___ Collected data ___
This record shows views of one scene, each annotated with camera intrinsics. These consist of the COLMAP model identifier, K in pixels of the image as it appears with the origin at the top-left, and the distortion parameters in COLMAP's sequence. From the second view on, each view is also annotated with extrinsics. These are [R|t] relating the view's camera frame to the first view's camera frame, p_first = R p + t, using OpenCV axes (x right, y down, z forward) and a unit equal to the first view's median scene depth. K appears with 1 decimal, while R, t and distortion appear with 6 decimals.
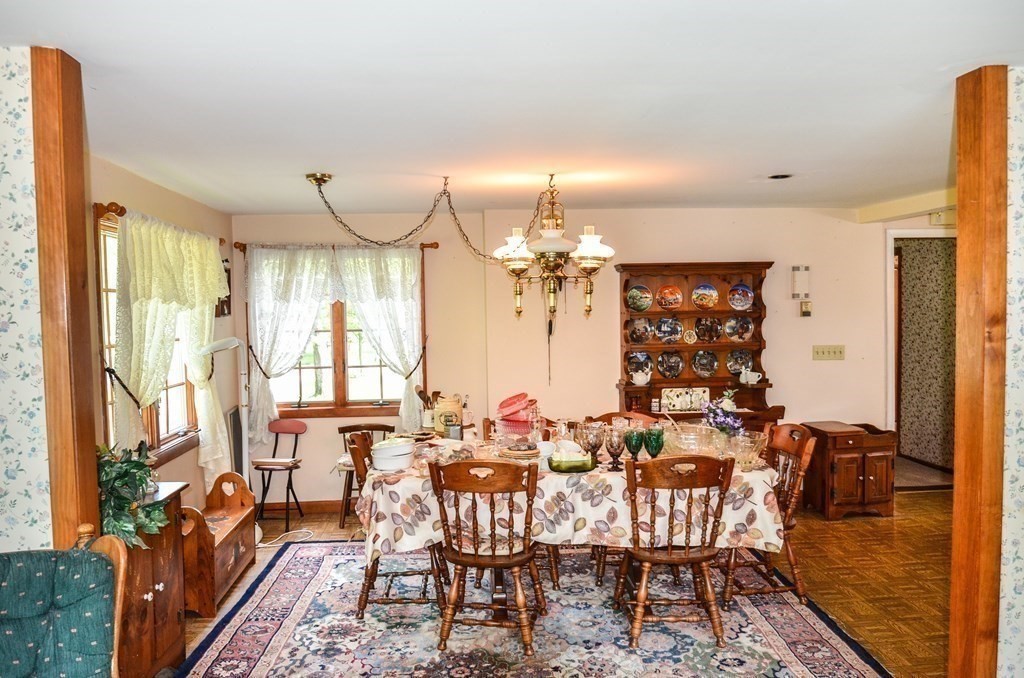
lens RADIAL K [[753.3, 0, 515.1], [0, 753.3, 343.6], [0, 0, 1]] dist [0.014879, -0.050063]
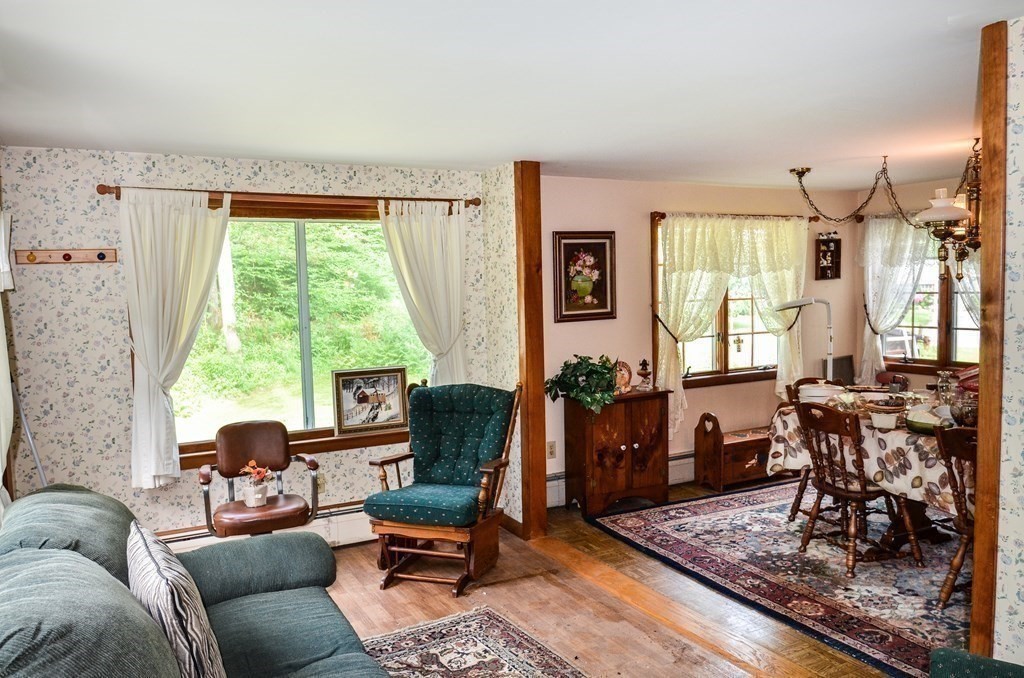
lens RADIAL K [[810.9, 0, 512.4], [0, 810.9, 342.1], [0, 0, 1]] dist [0.001212, -0.006849]
pose [[0.392723, 0.071740, -0.916854, 0.881814], [-0.020919, 0.997392, 0.069081, -0.022358], [0.919419, -0.007950, 0.393199, 0.033108]]
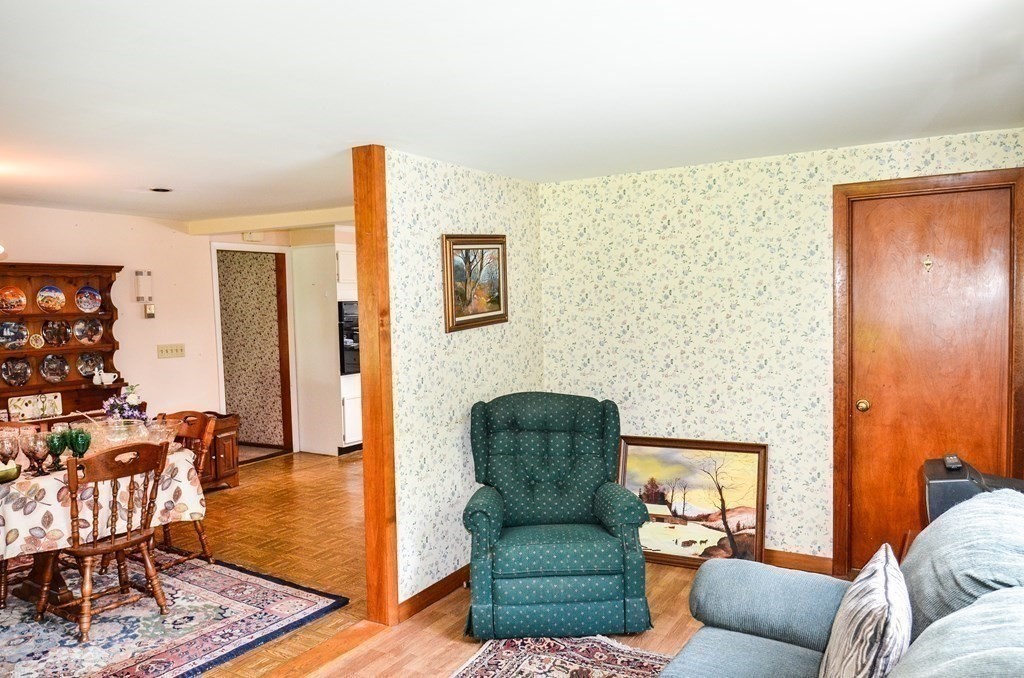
___
**Task directions**
The material must be returned exactly, with its pictures omitted.

**Exercise answer**
This record shows views of one scene, each annotated with camera intrinsics. These consist of the COLMAP model identifier, K in pixels of the image as it appears with the origin at the top-left, and the distortion parameters in COLMAP's sequence. From the second view on, each view is also annotated with extrinsics. These are [R|t] relating the view's camera frame to the first view's camera frame, p_first = R p + t, using OpenCV axes (x right, y down, z forward) and a unit equal to the first view's median scene depth. K appears with 1 decimal, while R, t and distortion appear with 6 decimals.
lens RADIAL K [[753.3, 0, 515.1], [0, 753.3, 343.6], [0, 0, 1]] dist [0.014879, -0.050063]
lens RADIAL K [[810.9, 0, 512.4], [0, 810.9, 342.1], [0, 0, 1]] dist [0.001212, -0.006849]
pose [[0.392723, 0.071740, -0.916854, 0.881814], [-0.020919, 0.997392, 0.069081, -0.022358], [0.919419, -0.007950, 0.393199, 0.033108]]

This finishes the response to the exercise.